4. Gap-Analyse in Bezug auf die technische Dokumentation und das Qualitätsmanagementsystem durchführen
Die bestehende technische Dokumentation und das etablierte Qualitätsmanagementsystem wird auf Basis der AI Act Anforderungen für die jeweilige Risikokategorie einer Gap-Analyse unterzogen.
Die Pflichten der Anbieter von Hoch-Risiko KI-Systemen beziehen sich sowohl auf neue Anforderungen als auch auf Anforderungen, die bereits aus der MDR und der IVDR bekannt sind (vgl. Herausforderungen für KI-basierte Medizinprodukte durch den EU Artificial Intelligence Act).

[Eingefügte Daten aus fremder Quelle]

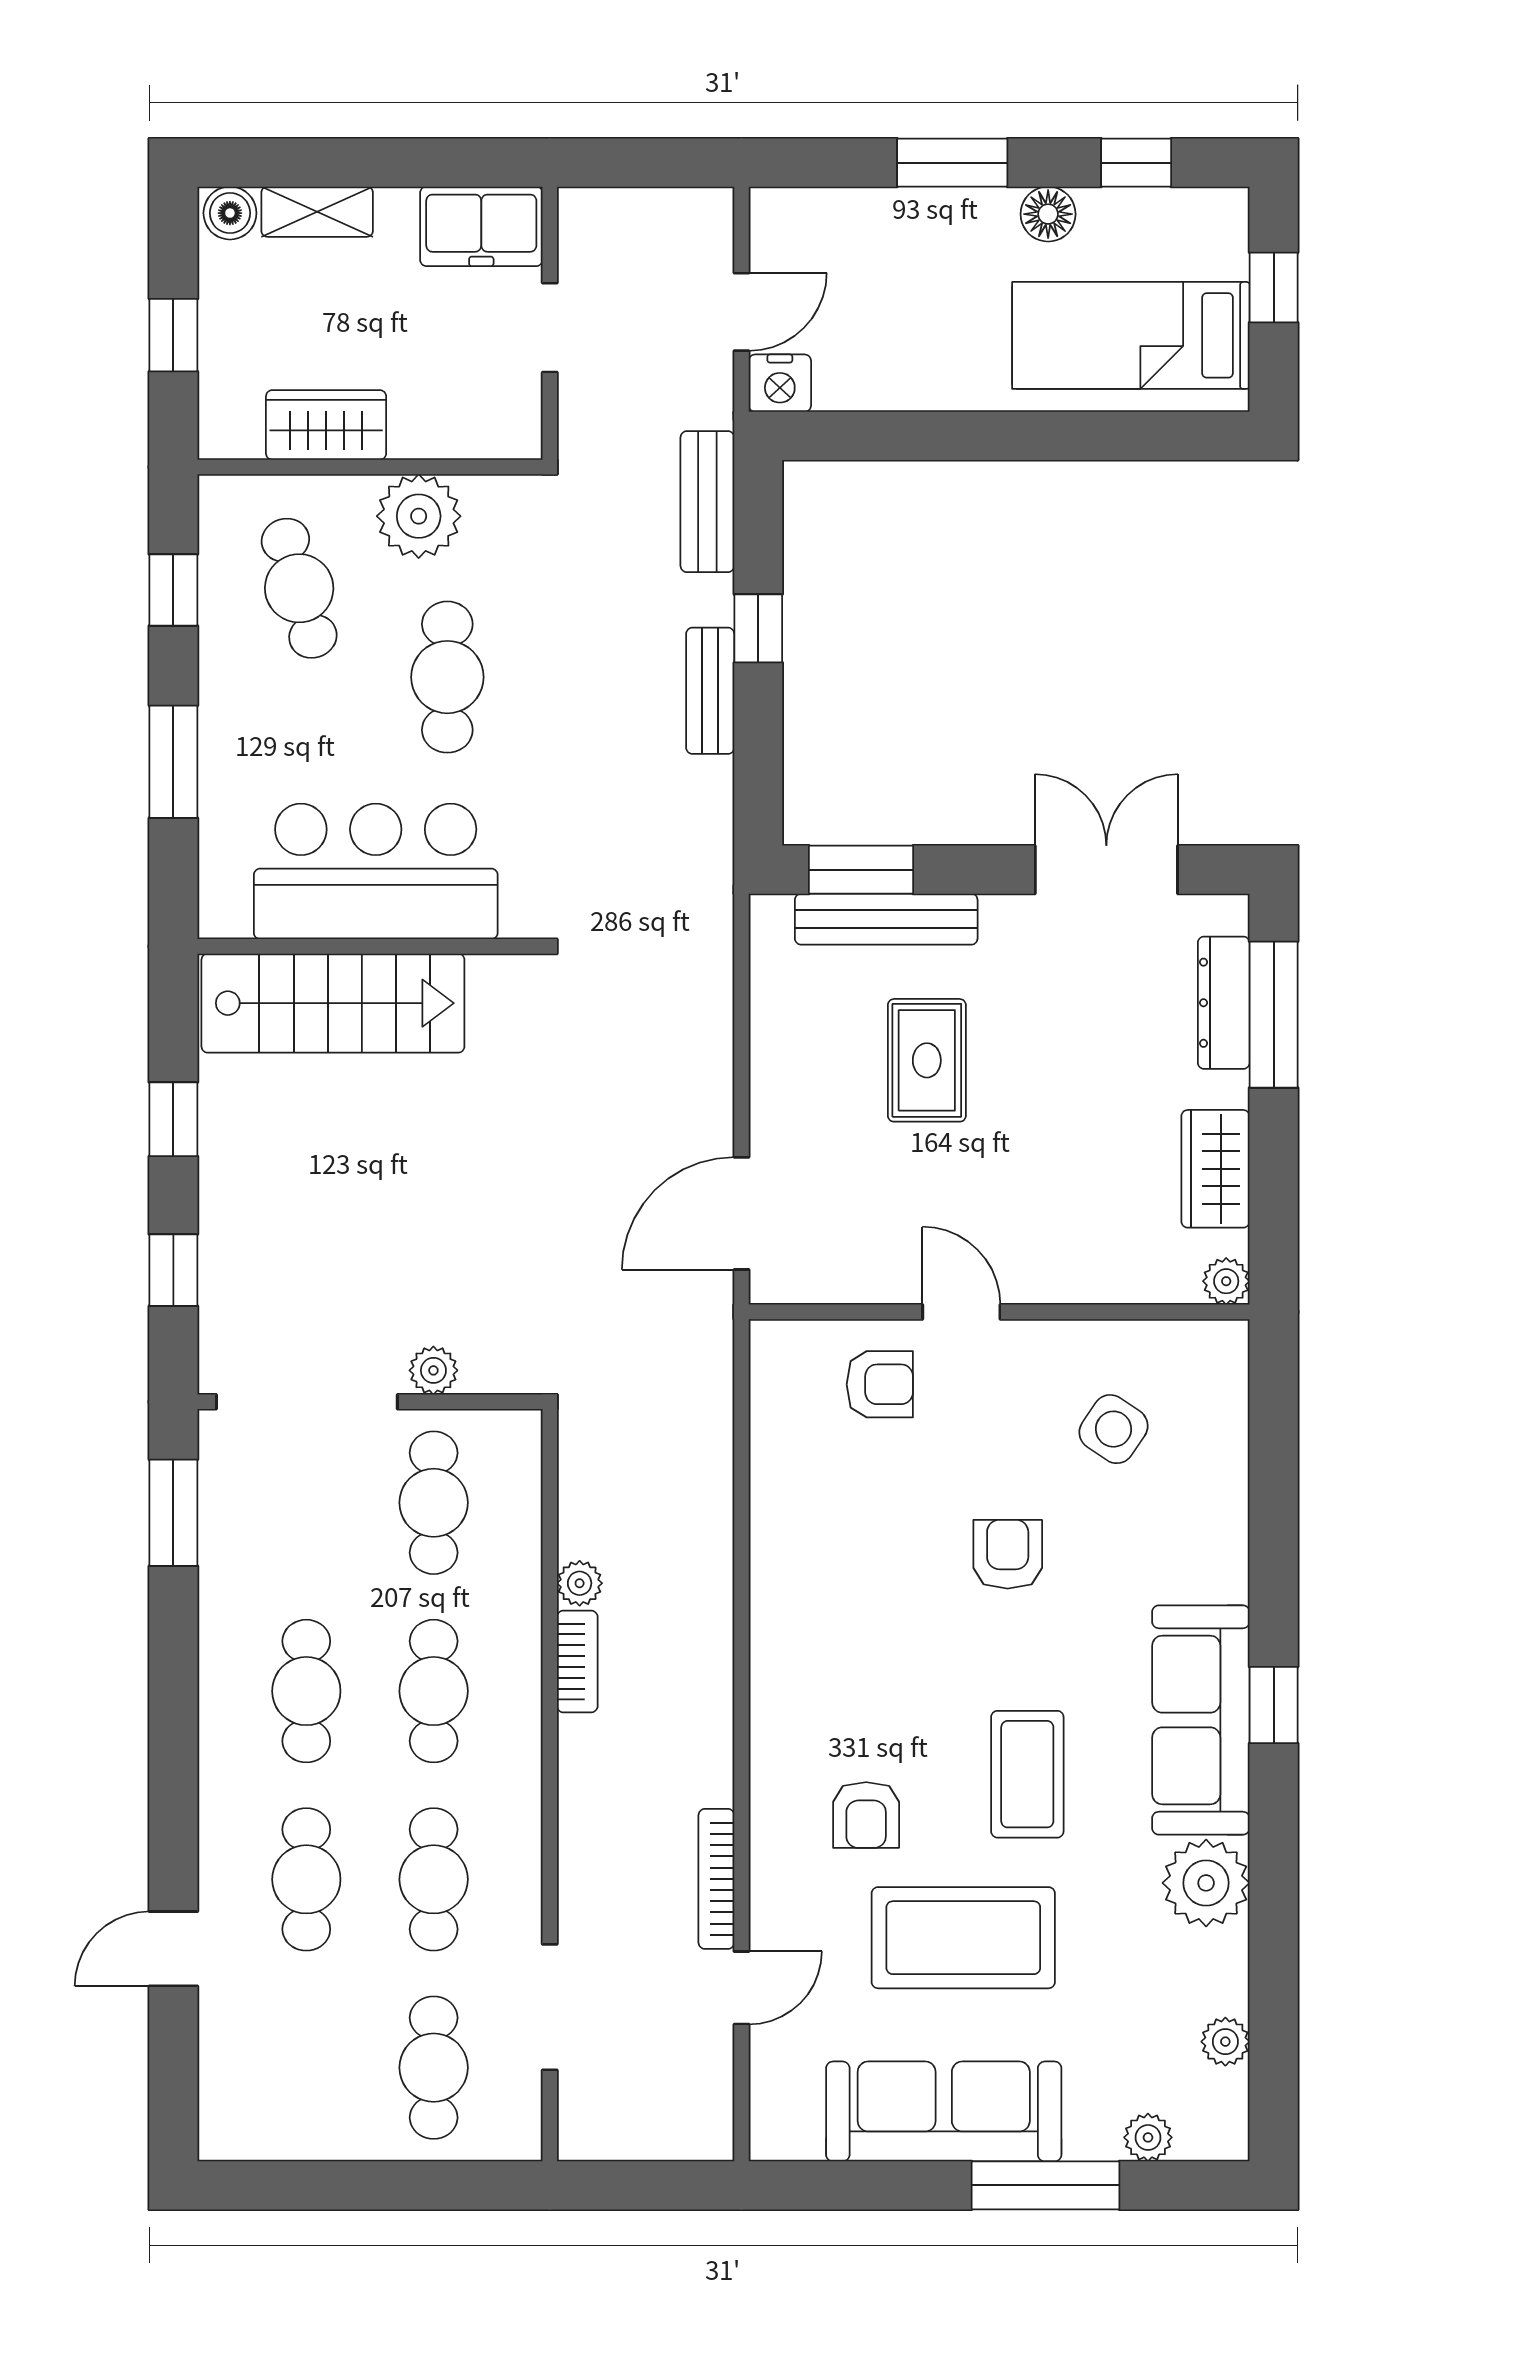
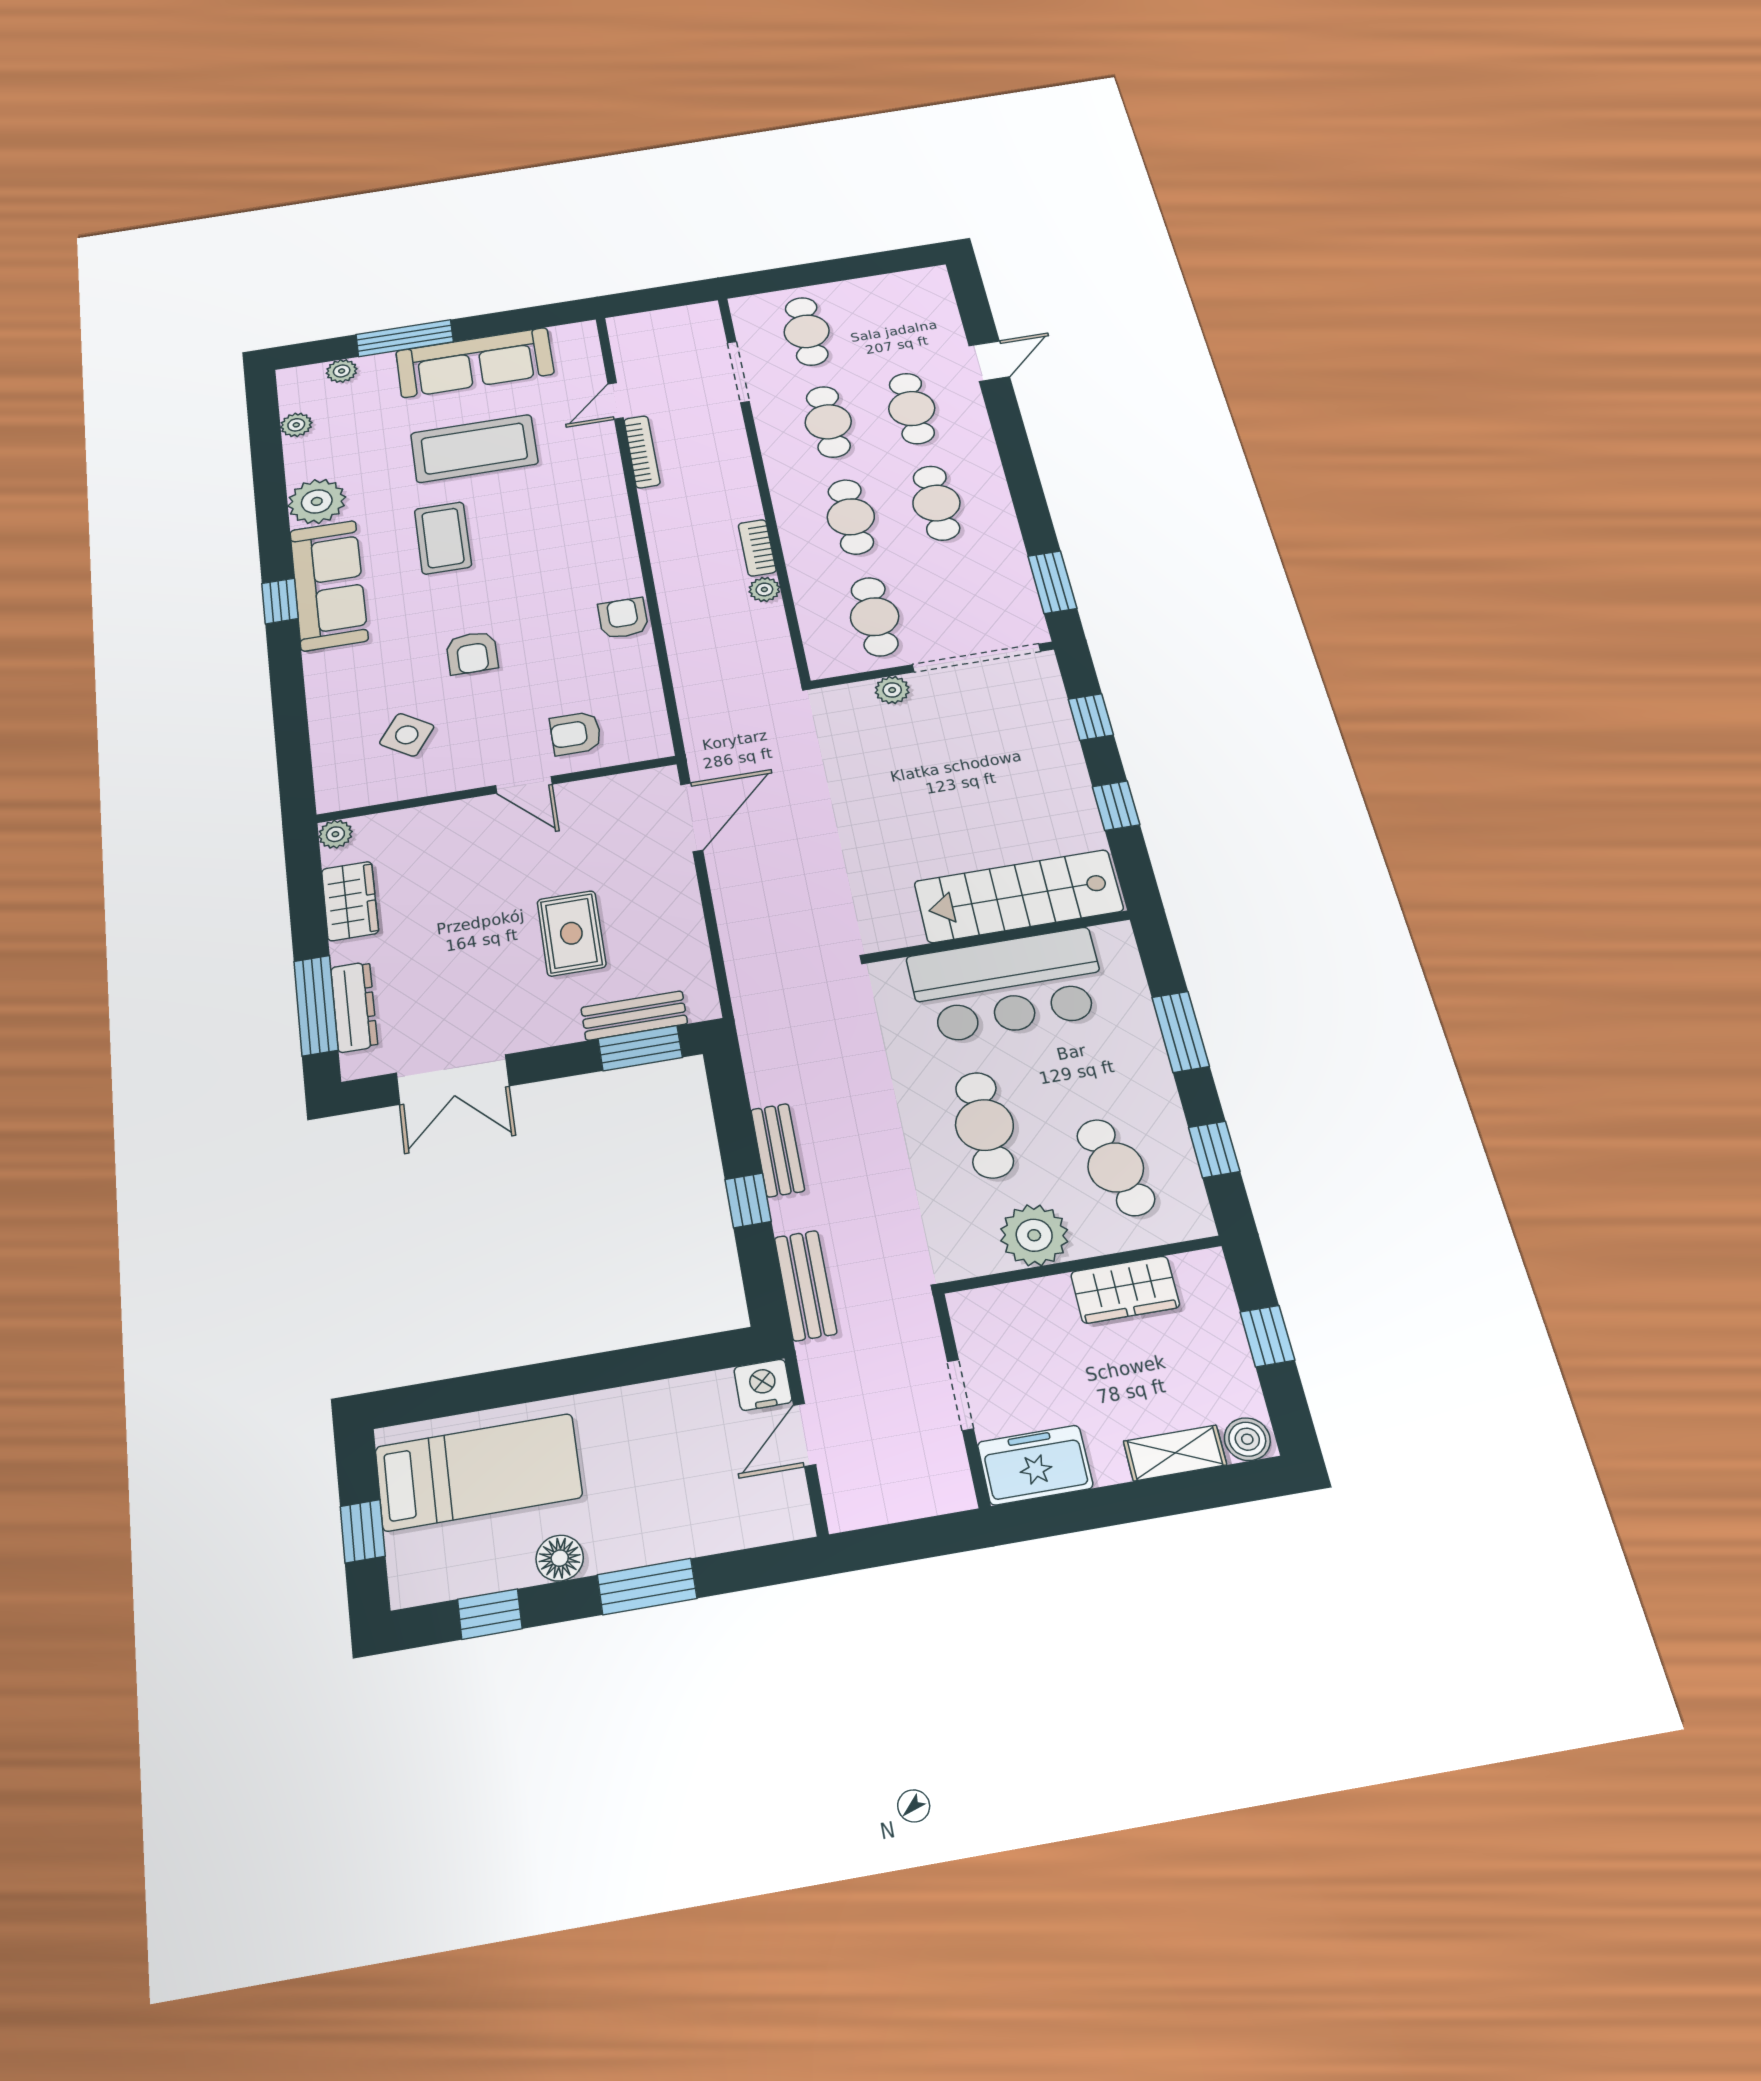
bench: (886, 919) -> (634, 1016), width x0.73
armchair: (866, 1815) -> (623, 618), moved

Entscheidend für die Umsetzung der neuen Anforderungen ist die Identifikation von KI-spezifischen Normen, Guidelines und Best-Practices (vgl. Zulassung von KI-basierten Medizinprodukten in Europa).
5. Technische Dokumentation und das Qualitätsmanagementsystem weiterentwickeln
Die Ergebnisse der Lückenanalyse werden in Bezug auf das Qualitätsmanagementsystem in konkrete neue Prozesse oder Anpassungen bestehender Prozesse überführt. Dies kann durch Integration in das etablierte Qualitätsmanagementsystem erfolgen (Art. 17 (3)). Gegenwärtig ist es außerdem sinnvoll die Anforderungen der Norm ISO/IEC 42001 zu berücksichtigen.
Die bestehende technische Dokumentation wird ebenfalls um KI-spezifische Teile erweitert.
Der AI Act fordert in einigen Abschnitten ausdrücklich einen Compliance-by-Design Ansatz (Art. 13-15 AI Act), d.h. die regulatorischen Anforderungen sollen frühzeitig bei der Entwicklung des KI-Systems berücksichtigt werden.
6. Interne Schulungen durchführen
Die neuen Inhalte des Qualitätsmanagementsystems und der technischen Dokumentation werden intern geschult. Weiterhin wird die ausreichenden KI-Kompetenz gemäß Art. 4 AI Act aufgebaut.
7. AI Act Konformitätsbewertung vorbereiten und durchführen
KI-basierte Medizinprodukte und IVD unterliegen nach Art. 43 (3) der Konformitätsbewertung durch eine Benannte Stelle entsprechend der MDR- bzw. IVDR-Vorschriften. Der strukturierte Dialog mit der Benannten Stelle über die KI-spezifische Weiterentwicklung des Qualitätsmanagements und der technischen Dokumentation bereitet das eigentliche AI Act Konformitätsbewertungsverfahren vor.
8. Regulatorische Entwicklung des AI Acts überwachen
Gemäß Art. 96 AI Act erarbeitet die Kommission Leitlinien für die praktische Umsetzung des AI Acts. Art. 41 AI Act ermächtigt die Kommission zur Festlegung gemeinsamer Spezifikationen. Außerdem sollen die Europäischen Normungs-Organisationen bis 2026 neue Normen zur Erfüllung einzelner AI Act Anforderungen bereitstellen. Auch Anpassungen des Verordnungs-Textes sind möglich. Deshalb muss eine kontinuierliche Überwachung der regulatorischen Entwicklung des AI Acts erfolgen.